Map of the Day: "New England" from The General Historie of Virginia, New-England and the Summer Isles. Captain John Smith (1580-1631).

THE FIRST MAP OF NEW ENGLAND 
Copper-plate engraving
Dimensions: 11 7/8" x 13 7/8"

 In 1614, five years after returning to England from Virginia, Captain John Smith returned to the New World, this time to the coasts of Maine and Massachusetts Bay - the region that would come to be known, thanks to the map that he subsequently published, as "New England."

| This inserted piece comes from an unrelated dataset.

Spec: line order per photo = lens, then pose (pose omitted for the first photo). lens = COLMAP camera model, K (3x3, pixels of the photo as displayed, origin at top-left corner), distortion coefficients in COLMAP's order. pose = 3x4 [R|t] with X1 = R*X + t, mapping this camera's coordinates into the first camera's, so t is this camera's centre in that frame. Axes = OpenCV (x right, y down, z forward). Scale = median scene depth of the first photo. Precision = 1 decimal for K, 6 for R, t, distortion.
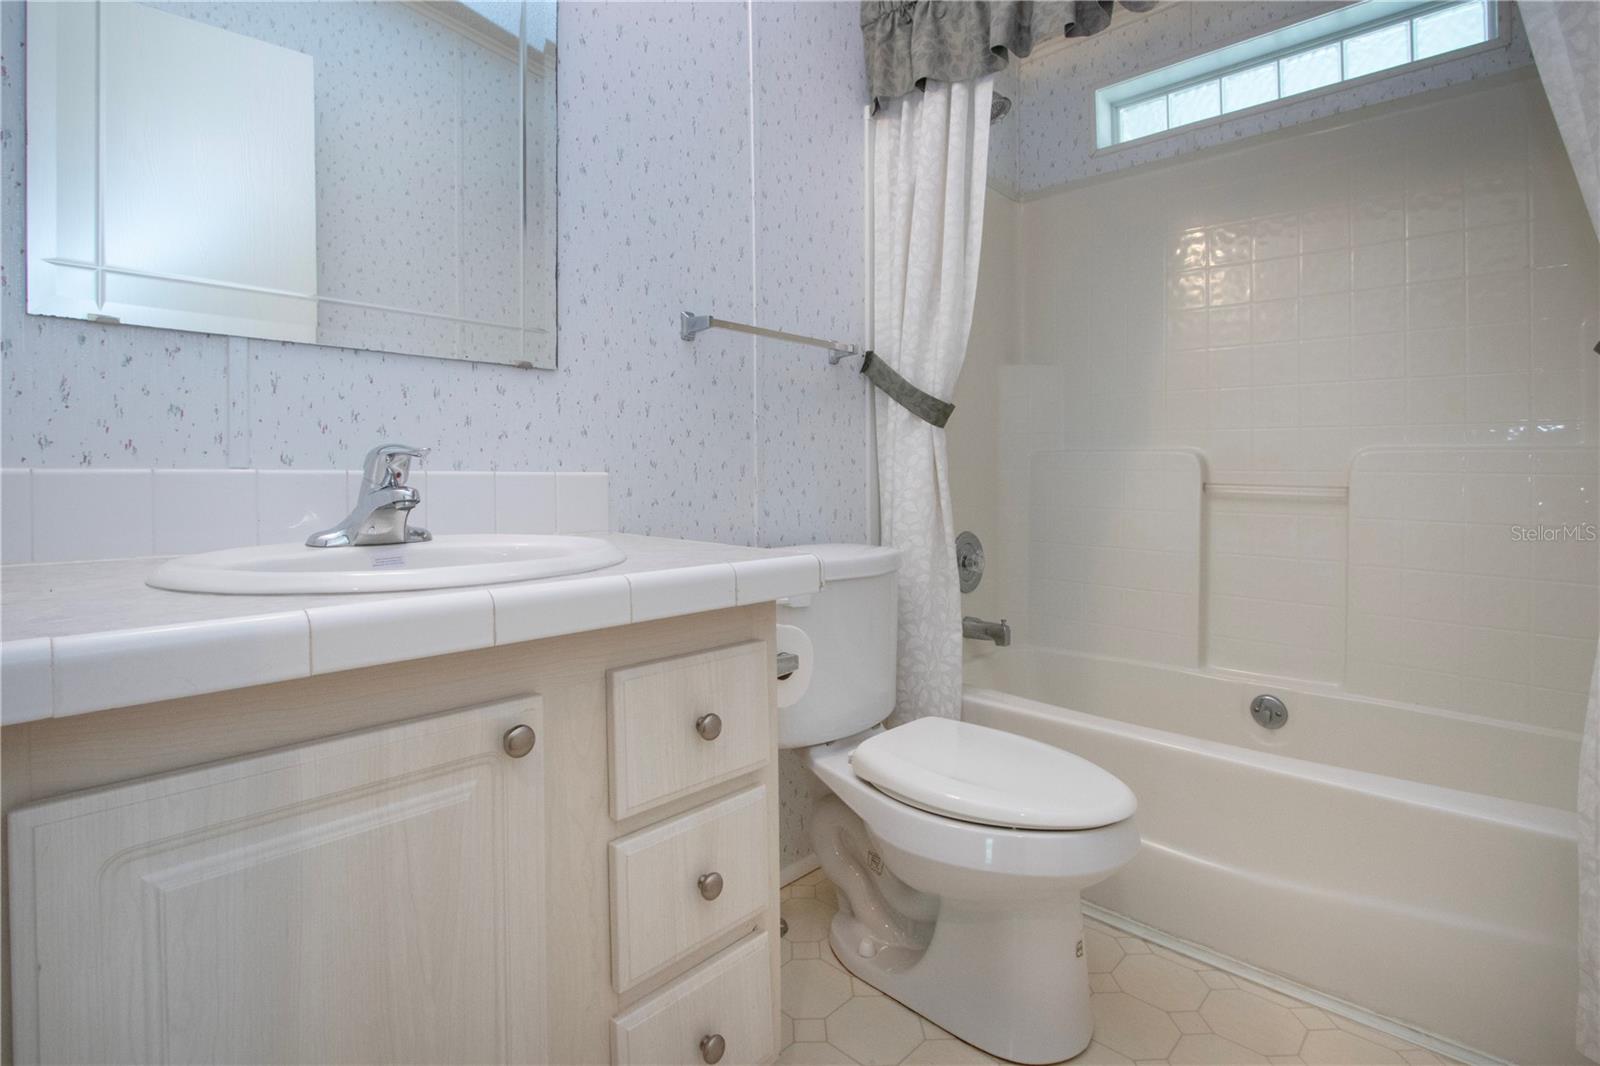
lens RADIAL K [[773.8, 0, 801.7], [0, 773.8, 473.2], [0, 0, 1]] dist [-0.000956, 0.001868]
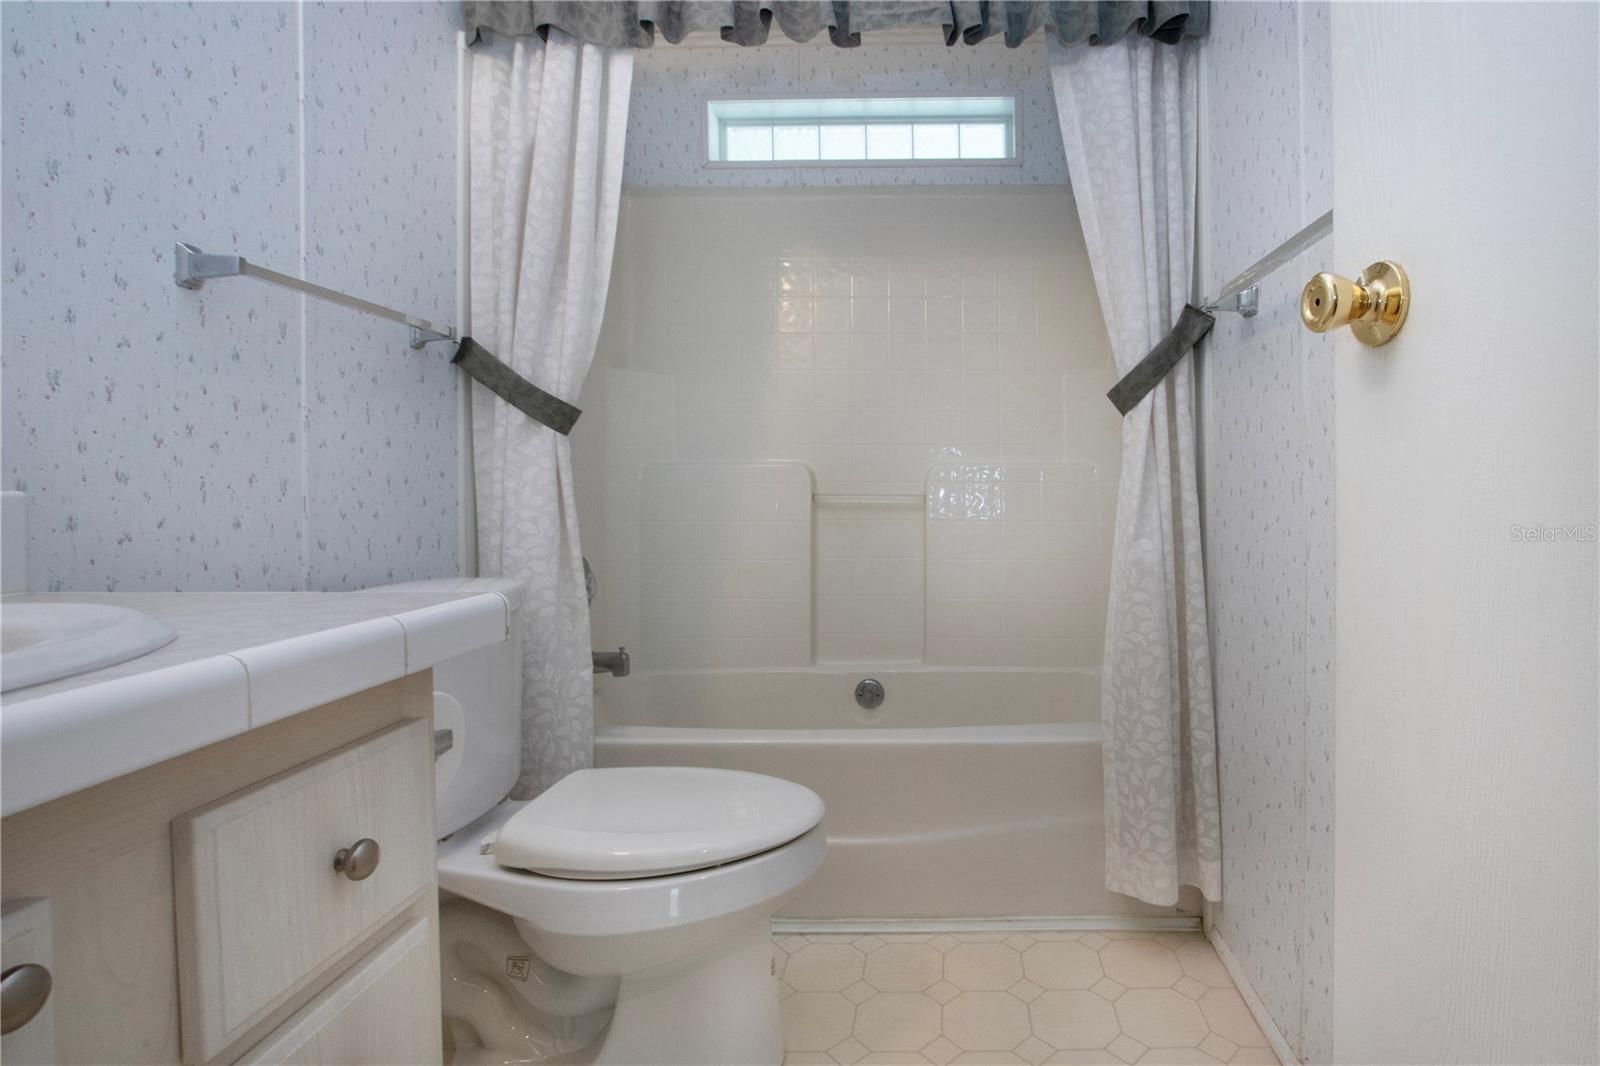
lens RADIAL K [[801.6, 0, 800.5], [0, 801.6, 486.1], [0, 0, 1]] dist [-0.001039, 0.000931]
pose [[0.746431, -0.007300, 0.665423, -0.220956], [0.011436, 0.999933, -0.001859, 0.002942], [-0.665365, 0.008997, 0.746464, 0.156470]]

This map, the result of Smith's personal explorations and field surveys, covers the area from Penobscot Bay to Cape Cod. It is the earliest map devoted to the region and the foundational work of New England cartography. Smith's second New World voyage was initiated by the invitation of four London merchants who financed two ships that sailed in March 1614 with instructions to return with a profitable cargo. Smith made the Atlantic crossing in a relatively speedy six weeks, arriving off Monhegan Island near the Kennebec estuary. By that time the waters of New England, particularly Maine, were being visited by dozens of English and French fishing vessels a year. While the crew of one of Smith's vessels concentrated on catching fish and collecting other valuable commodities, Smith continued down the coast to chart and explore, lamenting the poor quality of existing maps: "[I] had six or seven several plots of those Northern parts, so unlike each to other, and most so differing from any true proportion, or resemblance of the Country, as they did me no more good, than so much waste paper, though they cost me more."

In the course of his explorations, he named Plymouth Rock, describing its location as "an excellent good harbor, good lands, and no want of anything but industrious people." (This description proved the incentive, six years later, for the Mayflower Pilgrims to relocate here from their first, unsatisfactory settlement in Holland.) In mid-July, after just six weeks, Smith returned to England, but in that remarkably short span of time he had accumulated the raw materials for this highly accurate and thorough map of the New England coastline. The map, engraved by Simon van de Passe, was published as part of Smith's Generall Historie of Virginia, New-England, and the Summer Isles, one of the most important books in the history of the colonization and settlement of America.